■ Your assignment
Can you transcribe every record below exactly as it appears?

■ Data provided

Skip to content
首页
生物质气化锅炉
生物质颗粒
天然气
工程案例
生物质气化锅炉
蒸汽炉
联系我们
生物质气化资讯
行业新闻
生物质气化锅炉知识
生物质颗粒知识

■ Response for this exercise
Skip to content
首页
生物质气化锅炉
生物质颗粒
天然气
工程案例
生物质气化锅炉
蒸汽炉
联系我们
生物质气化资讯
行业新闻
生物质气化锅炉知识
生物质颗粒知识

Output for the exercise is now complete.